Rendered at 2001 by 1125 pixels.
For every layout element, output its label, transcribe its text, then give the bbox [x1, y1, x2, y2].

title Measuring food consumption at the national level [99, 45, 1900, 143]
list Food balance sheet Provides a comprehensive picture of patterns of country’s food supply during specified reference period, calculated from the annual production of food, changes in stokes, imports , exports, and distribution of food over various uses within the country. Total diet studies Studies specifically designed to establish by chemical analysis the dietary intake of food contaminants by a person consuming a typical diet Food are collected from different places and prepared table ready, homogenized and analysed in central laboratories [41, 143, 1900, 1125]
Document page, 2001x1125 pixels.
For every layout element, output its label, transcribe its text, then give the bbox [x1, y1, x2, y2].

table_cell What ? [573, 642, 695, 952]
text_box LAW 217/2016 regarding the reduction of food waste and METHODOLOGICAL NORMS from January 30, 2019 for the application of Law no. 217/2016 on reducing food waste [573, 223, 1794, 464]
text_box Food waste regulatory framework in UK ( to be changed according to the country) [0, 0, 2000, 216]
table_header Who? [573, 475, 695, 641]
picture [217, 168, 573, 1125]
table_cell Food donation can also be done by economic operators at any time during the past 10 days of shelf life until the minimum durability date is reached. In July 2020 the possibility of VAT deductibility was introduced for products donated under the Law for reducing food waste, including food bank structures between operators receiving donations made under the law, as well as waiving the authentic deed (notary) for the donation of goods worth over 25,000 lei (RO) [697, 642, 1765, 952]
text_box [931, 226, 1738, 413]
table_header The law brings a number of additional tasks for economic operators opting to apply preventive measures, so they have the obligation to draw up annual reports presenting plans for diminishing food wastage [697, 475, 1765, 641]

□ □ □

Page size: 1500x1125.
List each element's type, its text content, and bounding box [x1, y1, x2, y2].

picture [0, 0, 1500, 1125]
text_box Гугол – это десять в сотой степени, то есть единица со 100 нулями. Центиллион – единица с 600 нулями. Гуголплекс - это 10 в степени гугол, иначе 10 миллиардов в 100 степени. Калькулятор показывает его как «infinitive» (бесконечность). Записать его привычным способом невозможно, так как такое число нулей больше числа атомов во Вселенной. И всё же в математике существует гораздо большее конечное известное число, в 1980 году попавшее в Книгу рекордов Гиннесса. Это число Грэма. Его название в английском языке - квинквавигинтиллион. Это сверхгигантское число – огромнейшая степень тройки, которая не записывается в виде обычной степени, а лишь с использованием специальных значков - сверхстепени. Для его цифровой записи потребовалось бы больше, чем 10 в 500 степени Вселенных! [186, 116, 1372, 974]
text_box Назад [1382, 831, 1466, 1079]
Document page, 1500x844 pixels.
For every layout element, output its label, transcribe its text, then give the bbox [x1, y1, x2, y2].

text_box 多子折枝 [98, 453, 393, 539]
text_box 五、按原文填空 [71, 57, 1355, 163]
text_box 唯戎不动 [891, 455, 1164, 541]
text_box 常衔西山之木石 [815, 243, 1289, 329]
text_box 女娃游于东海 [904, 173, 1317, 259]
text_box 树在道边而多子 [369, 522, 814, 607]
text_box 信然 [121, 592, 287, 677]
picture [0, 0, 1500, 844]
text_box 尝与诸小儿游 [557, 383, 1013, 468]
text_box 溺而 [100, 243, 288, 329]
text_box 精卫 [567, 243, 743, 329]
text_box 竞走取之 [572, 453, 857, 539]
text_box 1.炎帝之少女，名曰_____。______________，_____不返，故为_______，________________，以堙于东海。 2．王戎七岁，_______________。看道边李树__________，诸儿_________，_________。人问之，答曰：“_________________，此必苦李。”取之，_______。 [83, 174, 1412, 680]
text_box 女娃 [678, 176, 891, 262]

□ □ □

◆ Task goal ◆
Within the data above, how many lines contain the word "Document"? Write only the number.

◆ Output for this task ◆
2